Stage 4: Assess Fit for Purpose#

Step 1: Check the geographic completeness#

Understanding completeness of geographic data can be a tricky process, as there is rarely a true dataset to use for comparison. Instead, comparisons must be made to other, related geospatial data, through triangulation processes. HOT provides tools that show the density of OpenStrretMap features, which might help in identifying areas which need further mapping (Figure 2) as well as a gap analysis tool for building footprints.

_images/D_1b_Fig2.png

Fig. 8 Building footprint gap analysis tool from HOT OSM, derived from https://osm-analytics.org/#

The company Kontur built a similar tool named Disaster Ninja to compare the density of features in OpenStreetMap with population density to show which areas are likely under-mapped. It offers a large variety of analytical comparisons (Figure 3).

_images/D_1b_Fig3.png

Fig. 9 Analysis of OSM building density. From Disaster Ninja#

Step 2: Check geometrical accuracy of layers#

Not all geospatial data are created equal; questions of scale, purpose, and source will dramatically affect the quality of geospatial information. One important point for evaluating usefulness is to evaluate the geometrical accuracy of the data: how closely the data match the situation on the ground. While we often do not have true data to make a comparison, there are several steps we can take to evaluate the quality of the data:

  1. Overlay the data layers on a satellite image to see how closely geospatial data closely follow the satellite image. Small errors in the order of a few meters of deviation between features and map occur because the georeferencing of the satellite image that was used to map the features and the current satellite image are slightly misaligned. Depending on the purpose of the maps fixing such small errors might not be necessary. However, large differences could suggest that the area has changed and needs to be re-mapped.

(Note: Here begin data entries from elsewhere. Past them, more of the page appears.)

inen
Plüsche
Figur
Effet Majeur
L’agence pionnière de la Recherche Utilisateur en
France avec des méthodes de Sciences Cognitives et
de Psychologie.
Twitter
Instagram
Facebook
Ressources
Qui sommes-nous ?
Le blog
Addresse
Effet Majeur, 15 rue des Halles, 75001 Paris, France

  2. If there is a systematic shift of geometric objects with respect to a reference, for example a satellite image, the coordinate system might not be correctly defined.

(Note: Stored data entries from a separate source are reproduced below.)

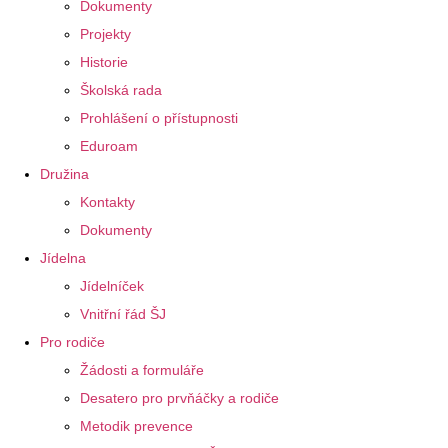
Dokumenty
Projekty
Historie
Školská rada
Prohlášení o přístupnosti
Eduroam
Družina
Kontakty
Dokumenty
Jídelna
Jídelníček
Vnitřní řád ŠJ
Pro rodiče
Žádosti a formuláře
Desatero pro prvňáčky a rodiče
Metodik prevence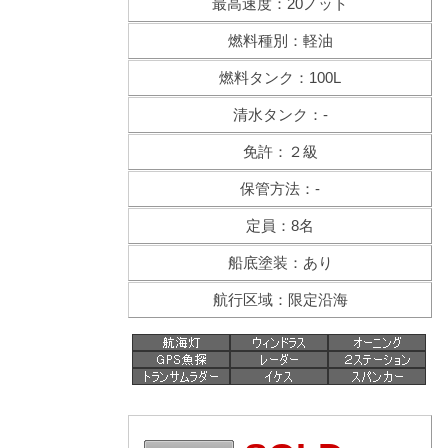
最高速度：20ノット
燃料種別：軽油
燃料タンク：100L
清水タンク：-
免許：２級
保管方法：-
定員：8名
船底塗装：あり
航行区域：限定沿海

  3. Implement topology: a topology defines a relationship between vector objects, and is useful for identifying errors in geospatial. Rules limiting polygon overlap, or slivers in polygon datasets, or ensuring points fall within specific polygons are all examples of topological relationships.

Step 3: Check attribute correctness#

While spatial coverage and accuracy are important to geospatial practitioners, understanding the completeness, accuracy, and coverage of attributes is equally important. Attributes can be evaluated in several ways:

  1. Comprehension: Are the attributes clear? do the metadata clearly identify the columns with definitions? If not, it is important to reach out to primary sources for support, as mistaking attribute values can invalidate many analyses.

  2. Completeness: How complete is the attribute table? For each column assess how many null or empty values exist and determine if those missing values are truly missing or represent holes in the data: some data naturally have missing values, while in other columns this is indicative of missing data.

  3. Correctness: Do the attribute data make sense? Understanding correctness requires completing the comprehension and completeness steps but is important to properly using the data. For variables of interest, evaluate if the data make sense, based on the field type:
    a. Numeric: are all the values numbers? Do they fit within a prescribed range?
    b. Text: are all the characters translated correctly?
    c. Categorical: are there any errant entries? Do all entries fit a prescribed definition?